● EXERCISE
Filter the entries below, keeping only lines with "Provincial".

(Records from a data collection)
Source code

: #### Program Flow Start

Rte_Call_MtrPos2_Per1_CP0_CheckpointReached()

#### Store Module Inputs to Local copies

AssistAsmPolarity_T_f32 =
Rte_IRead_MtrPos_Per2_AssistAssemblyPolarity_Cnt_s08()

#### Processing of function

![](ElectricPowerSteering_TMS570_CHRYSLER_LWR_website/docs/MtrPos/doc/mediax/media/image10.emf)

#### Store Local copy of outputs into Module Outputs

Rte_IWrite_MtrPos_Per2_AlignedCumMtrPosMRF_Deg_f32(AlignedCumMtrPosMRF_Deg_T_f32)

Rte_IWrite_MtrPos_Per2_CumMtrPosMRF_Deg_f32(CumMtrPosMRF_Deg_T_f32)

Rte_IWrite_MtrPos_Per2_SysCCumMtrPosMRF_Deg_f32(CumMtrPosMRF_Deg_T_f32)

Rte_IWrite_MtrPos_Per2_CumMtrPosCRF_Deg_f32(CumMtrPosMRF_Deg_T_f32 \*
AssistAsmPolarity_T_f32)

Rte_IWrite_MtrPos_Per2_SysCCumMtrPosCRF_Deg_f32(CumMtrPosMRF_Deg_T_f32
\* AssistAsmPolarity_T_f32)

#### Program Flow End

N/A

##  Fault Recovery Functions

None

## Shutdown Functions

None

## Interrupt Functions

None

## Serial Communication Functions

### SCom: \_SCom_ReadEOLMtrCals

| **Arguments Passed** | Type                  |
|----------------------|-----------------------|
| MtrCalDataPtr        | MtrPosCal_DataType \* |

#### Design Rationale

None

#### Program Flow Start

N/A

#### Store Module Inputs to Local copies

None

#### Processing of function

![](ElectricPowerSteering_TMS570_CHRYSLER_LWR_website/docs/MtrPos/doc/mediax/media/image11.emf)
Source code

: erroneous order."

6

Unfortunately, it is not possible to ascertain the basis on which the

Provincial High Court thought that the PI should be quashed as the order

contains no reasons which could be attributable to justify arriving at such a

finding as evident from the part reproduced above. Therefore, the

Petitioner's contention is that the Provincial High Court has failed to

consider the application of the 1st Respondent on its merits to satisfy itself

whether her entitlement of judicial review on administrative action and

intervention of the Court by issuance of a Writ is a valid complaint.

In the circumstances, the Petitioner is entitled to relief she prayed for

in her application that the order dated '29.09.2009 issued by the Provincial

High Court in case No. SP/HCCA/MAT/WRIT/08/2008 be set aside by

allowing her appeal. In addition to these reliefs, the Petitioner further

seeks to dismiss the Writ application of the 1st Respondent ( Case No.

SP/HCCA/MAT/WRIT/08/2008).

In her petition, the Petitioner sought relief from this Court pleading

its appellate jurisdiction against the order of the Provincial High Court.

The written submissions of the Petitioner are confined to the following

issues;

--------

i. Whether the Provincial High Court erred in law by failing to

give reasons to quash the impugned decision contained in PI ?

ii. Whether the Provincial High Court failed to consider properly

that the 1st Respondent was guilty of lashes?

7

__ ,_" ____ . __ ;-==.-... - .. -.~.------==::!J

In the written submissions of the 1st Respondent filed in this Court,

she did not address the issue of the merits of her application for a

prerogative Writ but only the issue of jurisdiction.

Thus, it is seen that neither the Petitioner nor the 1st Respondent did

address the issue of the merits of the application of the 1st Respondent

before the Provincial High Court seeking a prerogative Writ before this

...

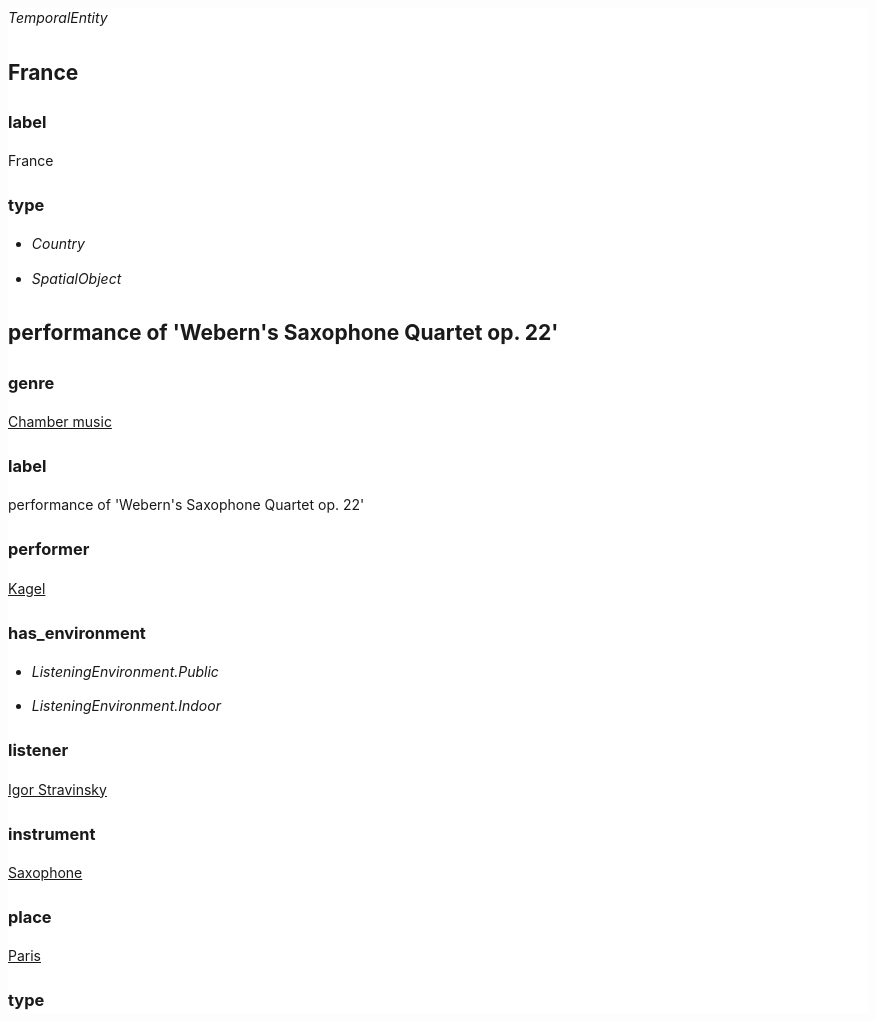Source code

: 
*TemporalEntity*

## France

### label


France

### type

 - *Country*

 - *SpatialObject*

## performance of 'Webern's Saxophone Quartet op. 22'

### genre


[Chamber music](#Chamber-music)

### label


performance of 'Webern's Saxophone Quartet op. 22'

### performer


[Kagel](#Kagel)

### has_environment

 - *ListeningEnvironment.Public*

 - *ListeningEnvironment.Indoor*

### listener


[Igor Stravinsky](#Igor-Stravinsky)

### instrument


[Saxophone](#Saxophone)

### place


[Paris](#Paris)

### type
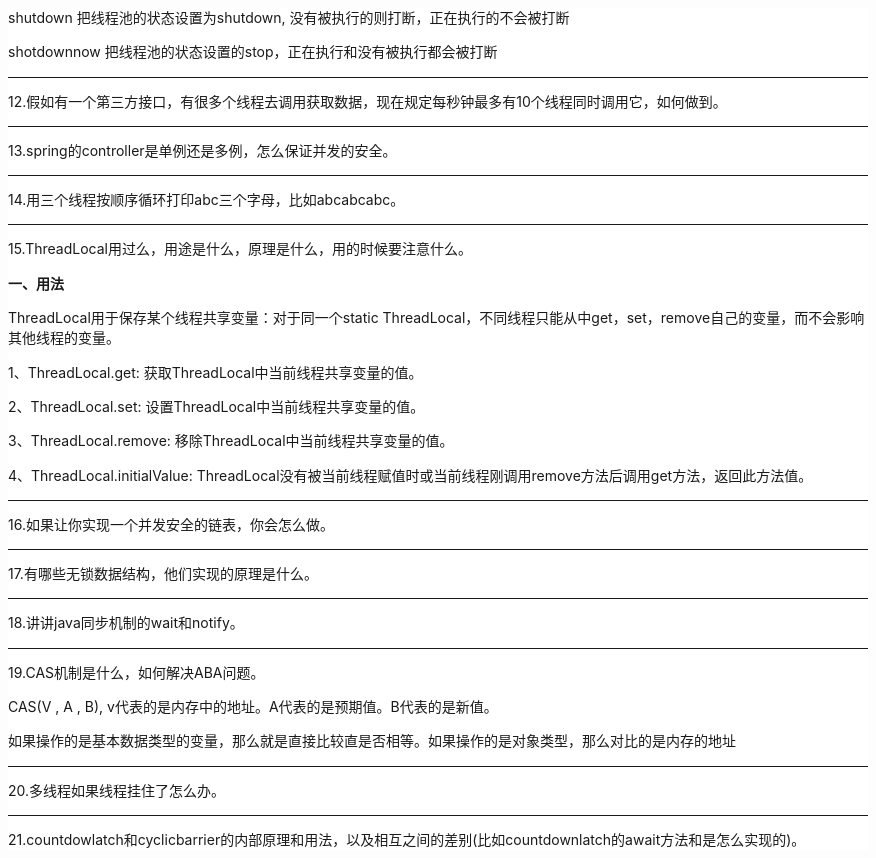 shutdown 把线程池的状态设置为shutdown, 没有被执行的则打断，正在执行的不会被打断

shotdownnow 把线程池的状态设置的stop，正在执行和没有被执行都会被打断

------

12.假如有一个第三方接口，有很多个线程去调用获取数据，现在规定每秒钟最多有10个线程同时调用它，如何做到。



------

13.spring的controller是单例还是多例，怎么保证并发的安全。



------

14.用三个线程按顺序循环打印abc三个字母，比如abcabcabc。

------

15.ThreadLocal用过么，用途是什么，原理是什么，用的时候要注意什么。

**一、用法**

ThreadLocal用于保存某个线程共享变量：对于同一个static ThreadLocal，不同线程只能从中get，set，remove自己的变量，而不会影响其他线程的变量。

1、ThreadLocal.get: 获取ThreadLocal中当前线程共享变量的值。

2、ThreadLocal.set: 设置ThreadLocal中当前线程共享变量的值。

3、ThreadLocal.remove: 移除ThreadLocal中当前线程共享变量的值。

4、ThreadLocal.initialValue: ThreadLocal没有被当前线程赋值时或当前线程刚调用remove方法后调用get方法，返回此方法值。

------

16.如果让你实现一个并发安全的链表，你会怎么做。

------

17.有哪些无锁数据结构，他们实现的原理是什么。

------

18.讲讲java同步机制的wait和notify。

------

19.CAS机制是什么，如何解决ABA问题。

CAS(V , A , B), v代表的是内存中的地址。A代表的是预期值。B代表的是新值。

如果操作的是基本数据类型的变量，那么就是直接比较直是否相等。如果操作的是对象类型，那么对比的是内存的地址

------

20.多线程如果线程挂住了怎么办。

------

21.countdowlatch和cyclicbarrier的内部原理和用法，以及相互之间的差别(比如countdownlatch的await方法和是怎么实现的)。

● RESULT FOR THIS EXERCISE
Provincial High Court thought that the PI should be quashed as the order
Petitioner's contention is that the Provincial High Court has failed to
in her application that the order dated '29.09.2009 issued by the Provincial
its appellate jurisdiction against the order of the Provincial High Court.
i. Whether the Provincial High Court erred in law by failing to
ii. Whether the Provincial High Court failed to consider properly
before the Provincial High Court seeking a prerogative Writ before this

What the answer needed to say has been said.